It’s awards season all over again…..

Friday, 31 January 2020

OPINION: With the Golden Globes and the Grammys behind us and the Oscars up next, the celebration of ‘class of 2019’ will soon give way to speculation about likely candidates for next year’s awards.

The Living End filming with students from Creative Industries
The Living End filming with students from The School of Creative Industries

We’ll see films looking for producers, directors, cinematographers and sound recordists. Casting directors auditioning for bit parts and lead actors. Script writers developing screenplays yet to be green lit. Special effects teams storyboarding complex action sequences with state-of-the-art digital technology. Newly signed recording artists looking for producers, sound engineers, tour managers, lighting directors and publicists to take their show on the road. And when they do, graphic designers and illustrators to produce publicity posters, develop mobile applications and websites to promote banging tracks or unmissable movie releases.

Public relations crews will be implementing communication strategies across social media, television, radio and newsprint to maximise publicity. Journalists will vie for exclusive interviews and back-stage access to accompany their reviews of the hottest ticket in town and the movie of the year. Then fashion designers will create red carpet masterpieces as the awards season kicks off once more.

Behind every moving piece of this complex machinery is a creative individual working with hundreds of other equally creative people who write, record, make, produce, direct, design, publicise, perform, screen and critique creative and cultural work that inspires, challenges, informs, entertains and moves us every day of our lives.

There is so much more to the creative industry than meets the eye. Once a year as the red carpets get rolled out, we see the glitz and glamour of the industry, controversial speeches and choices rearing their heads, hosts confronting and critics revelling. But do the awards go far enough in recognising the vast number of individuals behind the scenes without whom the magic wouldn’t happen?

The pieces that make up the ‘creative industries’ are integral to all of our lives, even if we’re not movie buffs or avid concert goers, we all consume the news in some form, online or via traditional media, on occasion we’ve all succumbed to advertising, perhaps binged a series on a streaming platform.

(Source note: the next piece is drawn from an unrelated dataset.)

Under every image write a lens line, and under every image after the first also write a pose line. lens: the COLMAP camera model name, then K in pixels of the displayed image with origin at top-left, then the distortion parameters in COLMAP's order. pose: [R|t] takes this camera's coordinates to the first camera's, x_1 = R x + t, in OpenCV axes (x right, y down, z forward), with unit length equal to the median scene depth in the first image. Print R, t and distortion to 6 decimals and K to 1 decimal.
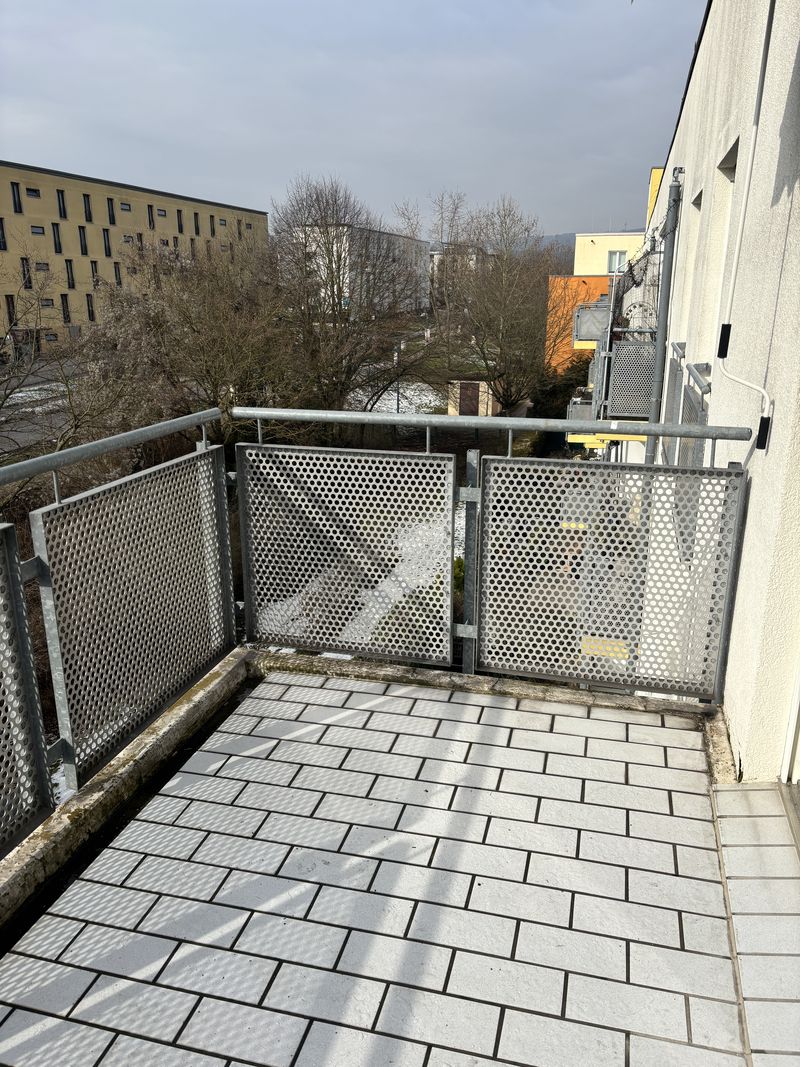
lens RADIAL K [[806.3, 0, 402.6], [0, 806.3, 535.3], [0, 0, 1]] dist [-0.003490, -0.000460]
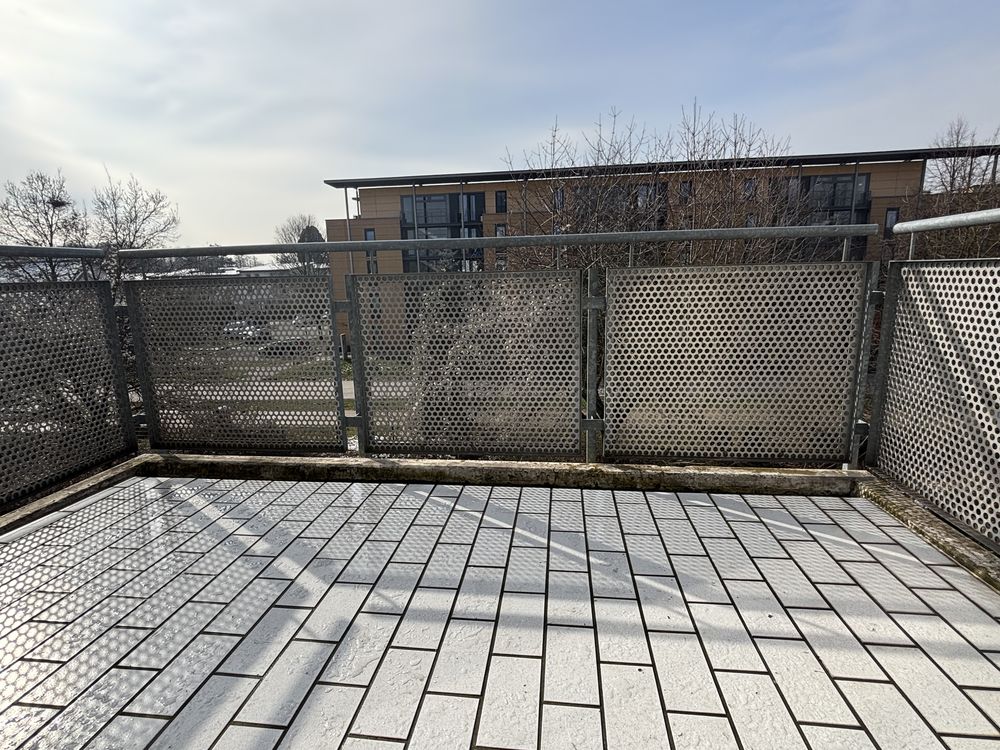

That’s what’s special about leading the School of Creative Industries at the University of Newcastle. My job isn’t just about helping our students get jobs, (though we do that very well - 86% of our Visual Communication Design and 80% of our Bachelor of Communication students land a job within four months of getting their degree), it's about being there when it all begins and helping shape that direction.

It’s about developing and nurturing future creative talent, preparing them for an ever-changing world of work in a growing, dynamic and rapidly evolving creative industries sector – and making sure they still find the space to make the work that infiltrates all parts of our lives.

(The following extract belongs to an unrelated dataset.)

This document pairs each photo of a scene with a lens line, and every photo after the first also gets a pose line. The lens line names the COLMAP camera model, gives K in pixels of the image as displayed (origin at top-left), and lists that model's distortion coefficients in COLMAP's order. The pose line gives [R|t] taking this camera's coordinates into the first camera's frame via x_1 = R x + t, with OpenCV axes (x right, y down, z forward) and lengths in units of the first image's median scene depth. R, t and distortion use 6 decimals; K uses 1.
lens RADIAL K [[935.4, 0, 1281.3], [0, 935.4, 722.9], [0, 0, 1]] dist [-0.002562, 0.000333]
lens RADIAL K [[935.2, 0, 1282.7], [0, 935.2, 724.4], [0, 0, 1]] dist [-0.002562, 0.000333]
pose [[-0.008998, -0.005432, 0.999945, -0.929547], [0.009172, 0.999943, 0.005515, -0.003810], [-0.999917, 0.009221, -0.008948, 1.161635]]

The rapidly evolving industry is one of the challenges we continually have to address to remain relevant. Social media editors and user experience designers are just two jobs that didn’t exist little over a decade ago – but are now in high demand. And in a future where gamification designers, fusionists, media mixers and virtual reality experience creators are common Creative Industries occupations it’s right that we make sure the next generation of creatives have the practical and intellectual skills to do the jobs we’ve not even thought of yet.

It’s an exciting challenge for us as a new school: making sure we’re helping our students get the jobs industry needs now whilst keeping a clear eye on what skills they might need in future.

I believe that over the coming years as we continue to carve out and shape a creative and cultural presence in Newcastle’s CBD it’s the students studying with us now and in the near future who will help us to do that. They’ll build the creative industries here in Newcastle, creating jobs and contributing to the culture and economic growth of our city in the process. Others will travel and take their skills nationally and internationally, and either way that’s something we as a city should be really proud of.

So, while an Oscar or a Grammy award might not be the end game for everyone, as educators in this industry it’s the start of the journey that’s just as important. As awards season comes around, there’s certainly no harm in having a red carpet dream – or if you’re just in the audience, appreciating all of the people who make the magic happen.